Permohonan pengujian tersebut terdaftar dengan Nomor Perkara 132/PUU-XXII/2024 dan diajukan oleh Aliansi Masyarakat Adat Nusantara (AMAN), Wahana Lingkungan Hidup Indonesia (WALHI), Koalisi Rakyat untuk Keadilan Perikanan (KIARA), serta Mikael Ane, anggota Masyarakat Adat Ngkiong, Manggarai, Nusa Tenggara Timur, yang pernah mengalami kriminalisasi.
Proses Legislasi Dinilai Tertutup dan Minim Transparansi
Dalam pertimbangannya, Mahkamah Konstitusi menyatakan bahwa dari total 22 rapat pembahasan UU KSDAHE di tingkat legislatif, hanya empat rapat yang dilakukan secara terbuka, sementara sisanya dilaksanakan secara tertutup, termasuk rapat Tim Perumus dan Tim Sinkronisasi. MK berpendapat bahwa keterbukaan tetap terjaga karena masyarakat dapat mengakses catatan rapat, meski hanya sebagian.
Namun, Koalisi Masyarakat Sipil untuk Konservasi Berkeadilan menemukan fakta sebaliknya: sebanyak 20 dokumen proses rapat tidak dapat diakses publik, sehingga partisipasi masyarakat tidak berlangsung secara penuh dan bermakna.
Desakan untuk Legislasi yang Inklusif dan Demokratis
Koalisi masyarakat adat, organisasi masyarakat sipil, serta akademisi menilai putusan MK ini sebagai preseden buruk yang mengesampingkan prinsip meaningful participation. Mereka menegaskan bahwa pelibatan masyarakat adat dalam Rapat Dengar Pendapat Umum (RDPU) tidak cukup jika dokumen-dokumen penting dan informasi substansial tidak dibuka secara transparan.

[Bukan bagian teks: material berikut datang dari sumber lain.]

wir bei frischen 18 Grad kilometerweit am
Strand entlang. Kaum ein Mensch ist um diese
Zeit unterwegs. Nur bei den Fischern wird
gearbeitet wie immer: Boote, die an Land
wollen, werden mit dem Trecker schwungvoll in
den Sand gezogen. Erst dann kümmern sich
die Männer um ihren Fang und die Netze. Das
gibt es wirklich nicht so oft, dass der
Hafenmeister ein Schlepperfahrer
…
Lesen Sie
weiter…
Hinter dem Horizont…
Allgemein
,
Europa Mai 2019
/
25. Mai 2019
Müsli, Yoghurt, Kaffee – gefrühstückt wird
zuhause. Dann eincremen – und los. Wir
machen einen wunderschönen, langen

“Kami menghargai putusan MK, tetapi pelibatan masyarakat adat dalam pembentukan UU ini tidak mencerminkan partisipasi yang bermakna. Dokumen sulit diakses dan banyak pasal bermasalah tidak dijelaskan dengan memadai,” tegas Cindy Julianty, Eksekutif Koordinator Working Group ICCAs Indonesia.
Hal senada diungkapkan Syamsul Alam Agus, S.H., kuasa hukum para pemohon. “Putusan ini paradoksal. Di satu sisi permohonan ditolak, tetapi di sisi lain MK menyarankan agar pembentuk undang-undang ke depan memaksimalkan partisipasi publik menggunakan teknologi informasi.”
“Legal Tapi Tidak Legitimate” di Mata Masyarakat Adat
Sekretaris Jenderal AMAN, Rukka Sombolinggi, menyatakan bahwa ketidakterlibatan masyarakat adat secara penuh dalam proses legislasi membuat UU KSDAHE kehilangan legitimasi.
“Undang-Undang ini boleh saja legal di mata negara, tetapi tidak legitimate bagi masyarakat adat. Prosesnya tertutup dan masukan kami diabaikan,” ujarnya.
Susan Herawati, Sekretaris Jenderal KIARA, menambahkan bahwa pembentukan UU ini melanjutkan pola pembentukan regulasi yang mengabaikan asas keterbukaan dan partisipasi penuh masyarakat, khususnya mereka yang tinggal di wilayah pesisir dan pulau-pulau kecil.
Dua Hakim MK Ajukan Dissenting Opinion
Menariknya, dua Hakim Konstitusi, yaitu Suhartoyo dan Saldi Isra, menyampaikan pendapat berbeda (dissenting opinion). Keduanya menilai proses pembahasan UU dilakukan secara tertutup tanpa alasan yang jelas, yang bertentangan dengan asas keterbukaan dalam pembentukan perundang-undangan.
Menurut mereka, hal ini menyebabkan tidak terwujudnya partisipasi publik yang bermakna dan seharusnya cukup menjadi dasar untuk menyatakan UU tersebut cacat formil. Mereka berpendapat bahwa Mahkamah Konstitusi seharusnya mengabulkan permohonan pemohon, setidaknya untuk sebagian.